Dataset entries
= Beginning of Section =

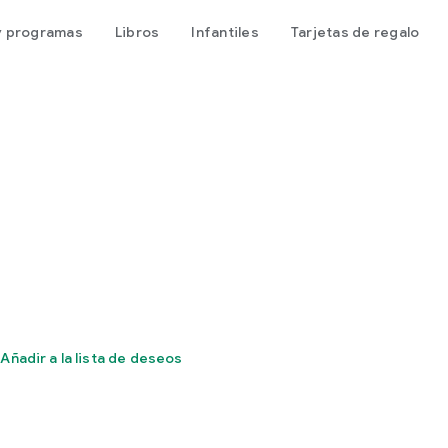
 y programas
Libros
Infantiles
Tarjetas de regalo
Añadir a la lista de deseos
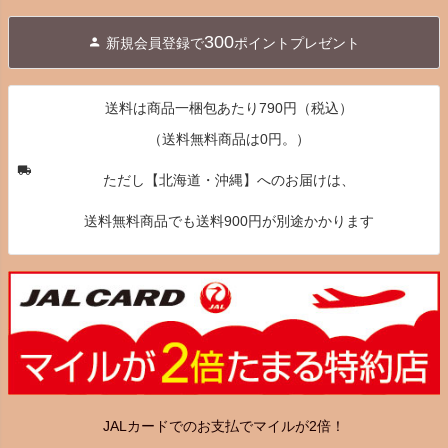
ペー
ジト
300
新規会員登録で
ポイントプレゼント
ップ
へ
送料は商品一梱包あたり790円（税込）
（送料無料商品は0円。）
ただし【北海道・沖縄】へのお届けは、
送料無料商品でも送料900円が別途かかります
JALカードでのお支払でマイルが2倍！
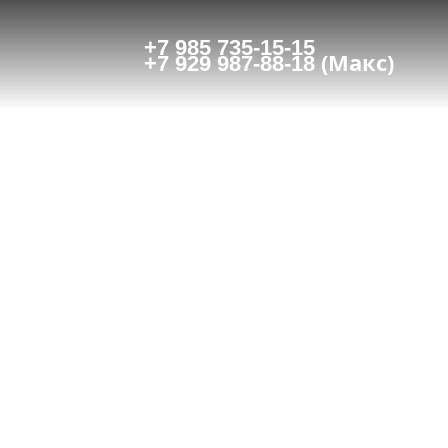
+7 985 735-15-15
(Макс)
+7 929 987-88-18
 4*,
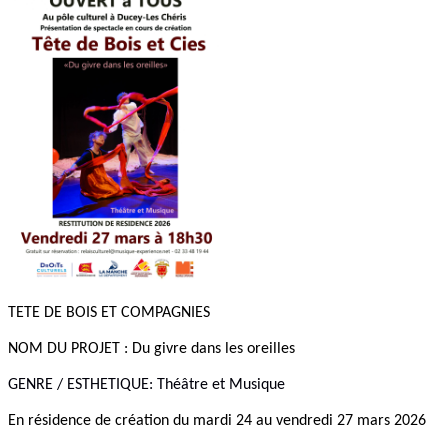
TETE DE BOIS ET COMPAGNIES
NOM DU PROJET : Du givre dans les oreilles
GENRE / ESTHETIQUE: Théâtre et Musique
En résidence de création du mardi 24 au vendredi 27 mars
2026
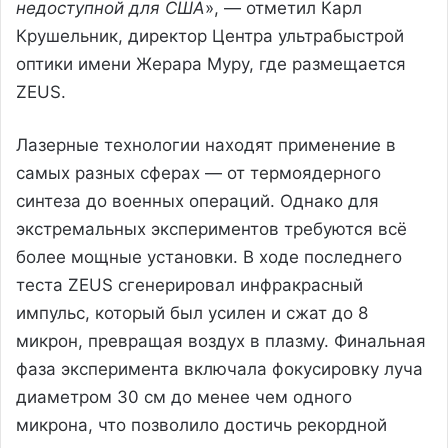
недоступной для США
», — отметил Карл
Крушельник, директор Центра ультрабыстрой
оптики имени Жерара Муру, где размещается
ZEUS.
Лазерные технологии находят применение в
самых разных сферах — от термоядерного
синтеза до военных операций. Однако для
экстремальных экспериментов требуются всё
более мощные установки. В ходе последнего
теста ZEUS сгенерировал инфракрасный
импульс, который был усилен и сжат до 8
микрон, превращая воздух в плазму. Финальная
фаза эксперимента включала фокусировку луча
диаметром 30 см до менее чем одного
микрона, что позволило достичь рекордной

= End of Section =

• [WORK ITEM] Retype all entries exactly, without the images.

• [RESPONSE]
 y programas
Libros
Infantiles
Tarjetas de regalo
Añadir a la lista de deseos
ペー
ジト
300
新規会員登録で
ポイントプレゼント
ップ
へ
送料は商品一梱包あたり790円（税込）
（送料無料商品は0円。）
ただし【北海道・沖縄】へのお届けは、
送料無料商品でも送料900円が別途かかります
JALカードでのお支払でマイルが2倍！
+7 985 735-15-15
(Макс)
+7 929 987-88-18
 4*,
TETE DE BOIS ET COMPAGNIES
NOM DU PROJET : Du givre dans les oreilles
GENRE / ESTHETIQUE: Théâtre et Musique
En résidence de création du mardi 24 au vendredi 27 mars
2026
недоступной для США
», — отметил Карл
Крушельник, директор Центра ультрабыстрой
оптики имени Жерара Муру, где размещается
ZEUS.
Лазерные технологии находят применение в
самых разных сферах — от термоядерного
синтеза до военных операций. Однако для
экстремальных экспериментов требуются всё
более мощные установки. В ходе последнего
теста ZEUS сгенерировал инфракрасный
импульс, который был усилен и сжат до 8
микрон, превращая воздух в плазму. Финальная
фаза эксперимента включала фокусировку луча
диаметром 30 см до менее чем одного
микрона, что позволило достичь рекордной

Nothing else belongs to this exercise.